X

US and Turkey start work on Syria border zone

Turkey's ministry of defense published images of Turkish and US military vehicles apparently near Manbij, Syria on the first day of joint patrols, November 1, 2018. Image: @tcsavunma/Twitter

A U.S. delegation arrived in Turkey on Monday, August 12 to begin working with Ankara on creating a buffer zone in northern Syria, under a plan strongly rejected by Damascus.

Turkish and U.S. officials struck a deal last week to establish the safe zone to manage tensions between Turkey and the U.S.-backed Syrian Democratic Forces in war-torn Syria.

But Damascus has accused Ankara and Washington of violating its sovereignty with the “expansionist” and “aggressive” project.

Turkey’s defense ministry said that six U.S. officials arrived in the southeastern city of Sanliurfa on Monday to start setting up a joint operations center, which is to open “in the coming days.”

No details have been provided on the size or timetable for the safe zone, but the deal appears to have provided some breathing room after Turkey had threatened an imminent attack on the predominately-Kurdish People’s Protection Units (YPG), which controls a large swathe of northern Syria.

The YPG has been the main U.S. ally in the fight against Islamic State in Syria, but Ankara brands them “terrorists,” viewing them as an offshoot of the Kurdistan Workers Party (PKK) which has fought a bloody insurgency inside Turkey for 35 years.

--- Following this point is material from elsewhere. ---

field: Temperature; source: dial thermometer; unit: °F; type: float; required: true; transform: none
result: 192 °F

Defense Secretary Mark Esper said last week that the U.S. intends to “prevent” any unilateral Turkish incursion and would find such action “unacceptable,” but did not explicitly say the U.S. intends to defend the SDF.

Turkey has called for the safe zone to be 30 km (18 miles) wide – a demand reiterated by Defence Minister Hulusi Akar on Monday.

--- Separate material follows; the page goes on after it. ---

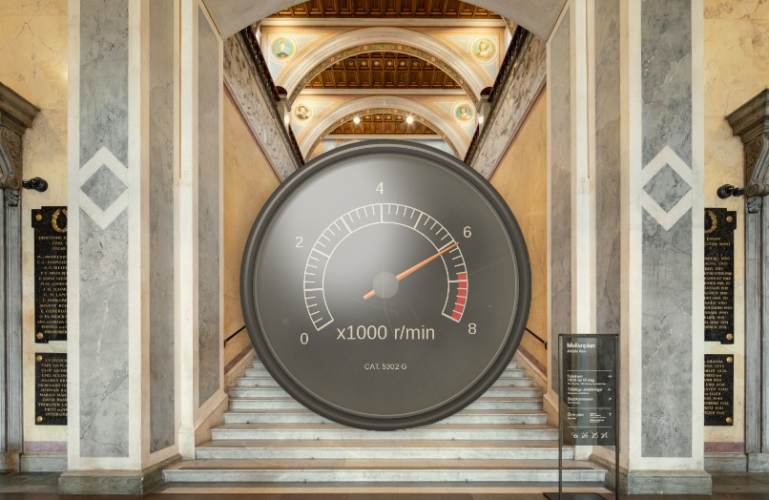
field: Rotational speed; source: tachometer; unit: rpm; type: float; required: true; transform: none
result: 6100 rpm
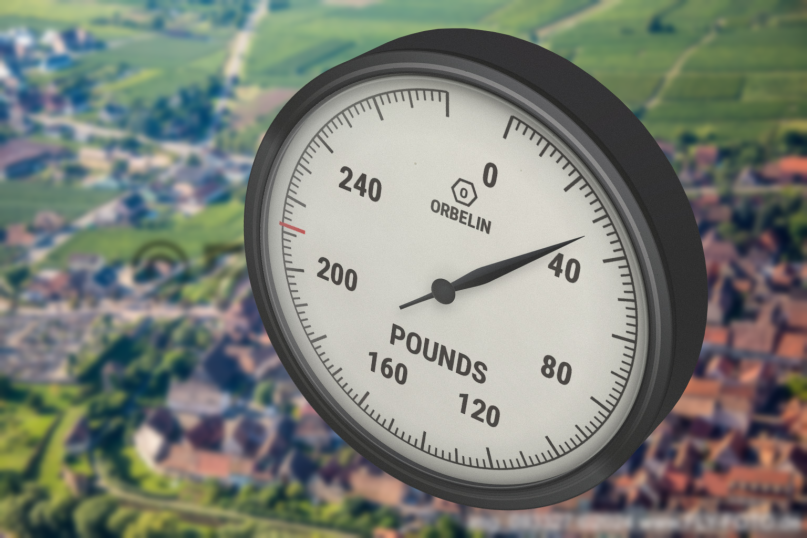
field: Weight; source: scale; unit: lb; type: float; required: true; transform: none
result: 32 lb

“We have said on every occasion that we need a width of 30 to 40 kilometers,” Akar told state-run TRT television.

The SDF has agreed to a buffer zone, but have requested it to be five kilometers wide, a proposal rejected by Turkey.

While fighting ISIS, the Kurds have taken advantage of the Syrian war to set up an autonomous region in the northeast.

But as the fight against ISIS winds down in the region, the prospect of a U.S. military withdrawal has stoked Kurdish fears of a long threatened Turkish attack.

Turkey has already carried out two cross-border offensives into Syria in 2016 and 2018, the second of which saw it and allied Syrian rebels overrun the Kurdish enclave of Efrin in the northwest.